Transcribed page contents:
○ ○ ○ ○
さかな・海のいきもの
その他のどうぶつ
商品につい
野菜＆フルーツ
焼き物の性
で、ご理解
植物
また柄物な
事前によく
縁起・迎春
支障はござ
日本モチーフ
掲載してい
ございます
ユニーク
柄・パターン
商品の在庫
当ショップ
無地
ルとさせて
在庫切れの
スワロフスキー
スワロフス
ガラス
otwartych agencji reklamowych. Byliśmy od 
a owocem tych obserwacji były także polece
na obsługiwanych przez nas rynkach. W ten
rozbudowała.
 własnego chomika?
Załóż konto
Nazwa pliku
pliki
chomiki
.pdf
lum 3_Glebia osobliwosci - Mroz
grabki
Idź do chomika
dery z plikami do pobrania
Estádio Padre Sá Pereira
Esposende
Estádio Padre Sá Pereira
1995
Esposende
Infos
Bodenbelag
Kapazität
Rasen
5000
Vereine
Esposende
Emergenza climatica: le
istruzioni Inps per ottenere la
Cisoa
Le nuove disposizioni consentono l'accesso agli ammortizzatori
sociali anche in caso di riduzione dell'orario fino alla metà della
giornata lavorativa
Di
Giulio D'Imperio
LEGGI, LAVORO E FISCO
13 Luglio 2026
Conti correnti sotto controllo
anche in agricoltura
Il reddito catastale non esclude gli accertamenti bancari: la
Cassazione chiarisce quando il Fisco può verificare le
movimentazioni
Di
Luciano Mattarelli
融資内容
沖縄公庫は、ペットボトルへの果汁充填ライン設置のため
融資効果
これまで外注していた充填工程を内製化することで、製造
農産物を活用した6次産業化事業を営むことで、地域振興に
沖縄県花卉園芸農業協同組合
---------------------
○ ○ ○ ○
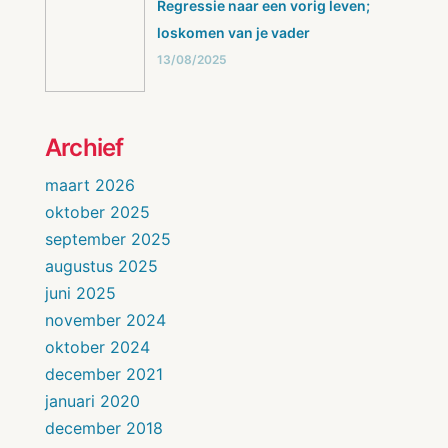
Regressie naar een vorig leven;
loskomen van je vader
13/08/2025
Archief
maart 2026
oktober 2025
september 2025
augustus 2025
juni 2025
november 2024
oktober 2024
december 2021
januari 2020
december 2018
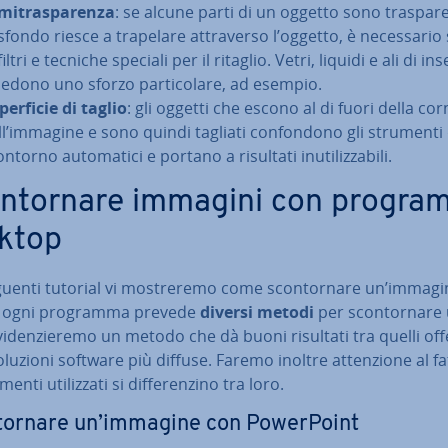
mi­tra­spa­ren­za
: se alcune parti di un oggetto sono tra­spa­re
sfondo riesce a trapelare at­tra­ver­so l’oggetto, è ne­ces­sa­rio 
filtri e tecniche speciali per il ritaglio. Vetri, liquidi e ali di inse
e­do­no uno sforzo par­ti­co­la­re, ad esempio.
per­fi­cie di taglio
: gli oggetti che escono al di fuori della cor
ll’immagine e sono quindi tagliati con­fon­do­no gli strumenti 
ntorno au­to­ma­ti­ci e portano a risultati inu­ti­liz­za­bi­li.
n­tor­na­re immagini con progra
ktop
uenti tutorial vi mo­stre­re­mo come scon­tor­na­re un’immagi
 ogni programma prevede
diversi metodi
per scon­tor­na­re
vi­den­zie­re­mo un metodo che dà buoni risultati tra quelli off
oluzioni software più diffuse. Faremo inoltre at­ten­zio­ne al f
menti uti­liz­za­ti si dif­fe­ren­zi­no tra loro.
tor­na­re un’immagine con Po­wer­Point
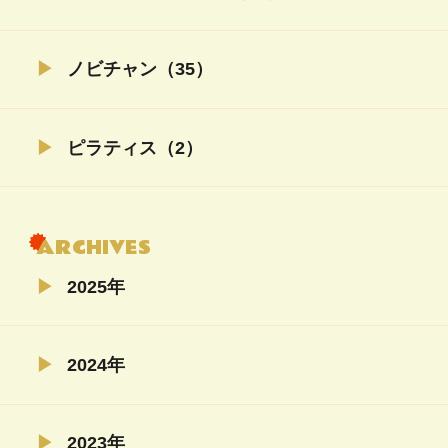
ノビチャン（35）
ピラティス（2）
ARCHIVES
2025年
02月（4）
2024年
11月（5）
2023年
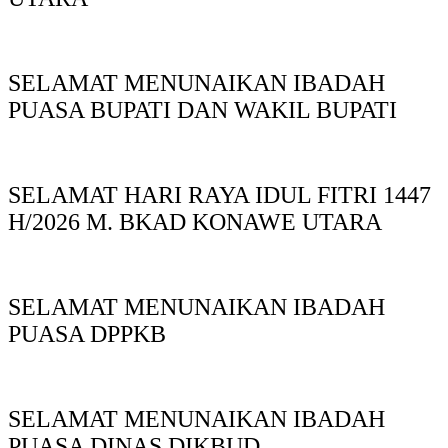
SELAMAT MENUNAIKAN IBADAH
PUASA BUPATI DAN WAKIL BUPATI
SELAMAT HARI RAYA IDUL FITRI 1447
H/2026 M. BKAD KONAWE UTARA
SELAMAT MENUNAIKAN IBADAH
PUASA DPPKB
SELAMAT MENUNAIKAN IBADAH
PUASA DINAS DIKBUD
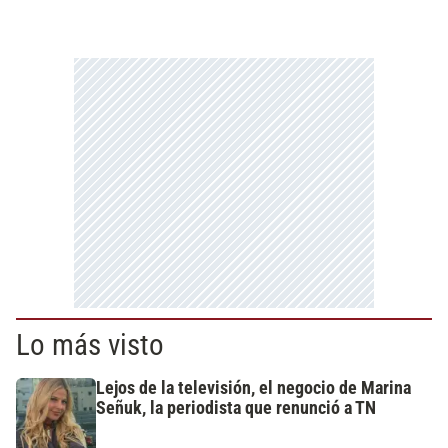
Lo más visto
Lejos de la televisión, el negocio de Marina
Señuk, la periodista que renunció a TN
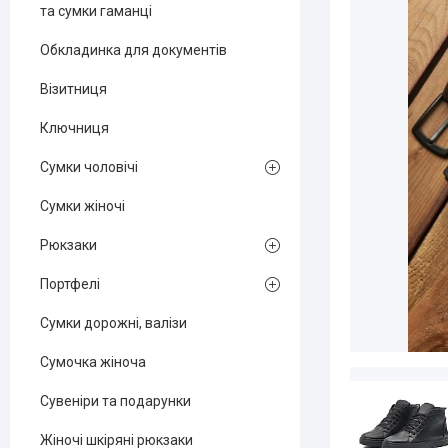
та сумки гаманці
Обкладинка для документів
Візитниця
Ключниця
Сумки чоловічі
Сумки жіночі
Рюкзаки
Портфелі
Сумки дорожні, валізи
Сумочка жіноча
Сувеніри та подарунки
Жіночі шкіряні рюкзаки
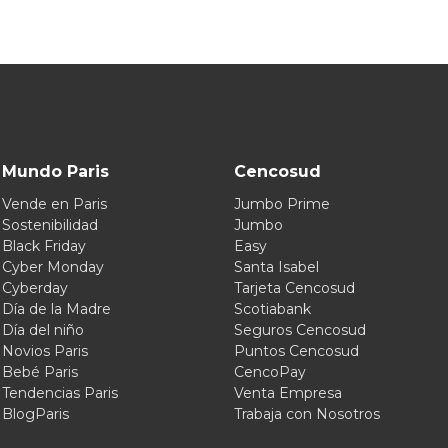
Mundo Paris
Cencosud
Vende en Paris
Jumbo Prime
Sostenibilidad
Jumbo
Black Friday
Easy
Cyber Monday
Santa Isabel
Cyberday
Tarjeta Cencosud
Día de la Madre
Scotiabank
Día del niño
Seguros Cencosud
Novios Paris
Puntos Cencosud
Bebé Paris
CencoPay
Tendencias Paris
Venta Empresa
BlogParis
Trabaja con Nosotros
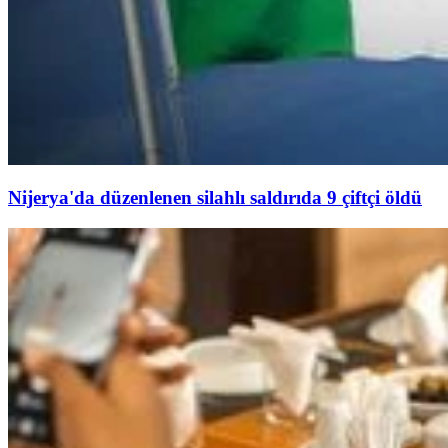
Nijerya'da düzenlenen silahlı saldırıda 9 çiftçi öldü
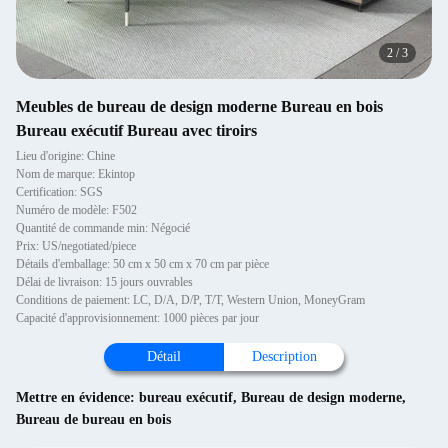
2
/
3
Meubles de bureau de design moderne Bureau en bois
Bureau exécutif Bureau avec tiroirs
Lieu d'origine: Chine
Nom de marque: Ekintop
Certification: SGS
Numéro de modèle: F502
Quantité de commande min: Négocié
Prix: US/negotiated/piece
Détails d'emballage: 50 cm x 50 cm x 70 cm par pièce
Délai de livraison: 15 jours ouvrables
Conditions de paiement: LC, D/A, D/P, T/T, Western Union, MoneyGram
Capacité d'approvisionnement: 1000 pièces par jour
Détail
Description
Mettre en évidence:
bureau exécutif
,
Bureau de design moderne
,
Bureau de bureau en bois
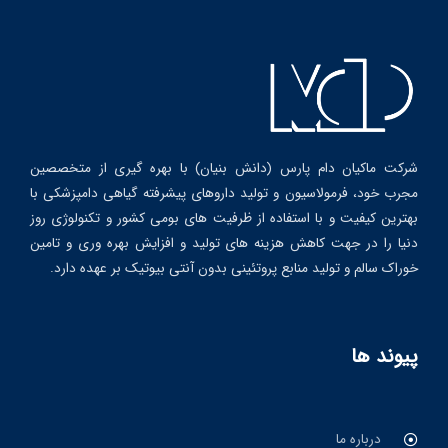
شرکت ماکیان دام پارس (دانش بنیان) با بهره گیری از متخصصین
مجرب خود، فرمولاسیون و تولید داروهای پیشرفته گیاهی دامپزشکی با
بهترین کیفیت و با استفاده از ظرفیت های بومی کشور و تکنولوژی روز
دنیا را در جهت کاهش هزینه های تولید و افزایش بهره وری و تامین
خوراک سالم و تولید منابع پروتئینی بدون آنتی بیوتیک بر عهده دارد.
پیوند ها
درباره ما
○ ○ ○ ○
Exercise aim:
Taking the entries above, restate exactly those lines that fall between the line with "mi­tra­spa­ren­za" and the line with "ogni programma prevede", keeping both of those lines too.

Answer box:
mi­tra­spa­ren­za
: se alcune parti di un oggetto sono tra­spa­re
sfondo riesce a trapelare at­tra­ver­so l’oggetto, è ne­ces­sa­rio 
filtri e tecniche speciali per il ritaglio. Vetri, liquidi e ali di inse
e­do­no uno sforzo par­ti­co­la­re, ad esempio.
per­fi­cie di taglio
: gli oggetti che escono al di fuori della cor
ll’immagine e sono quindi tagliati con­fon­do­no gli strumenti 
ntorno au­to­ma­ti­ci e portano a risultati inu­ti­liz­za­bi­li.
n­tor­na­re immagini con progra
ktop
uenti tutorial vi mo­stre­re­mo come scon­tor­na­re un’immagi
 ogni programma prevede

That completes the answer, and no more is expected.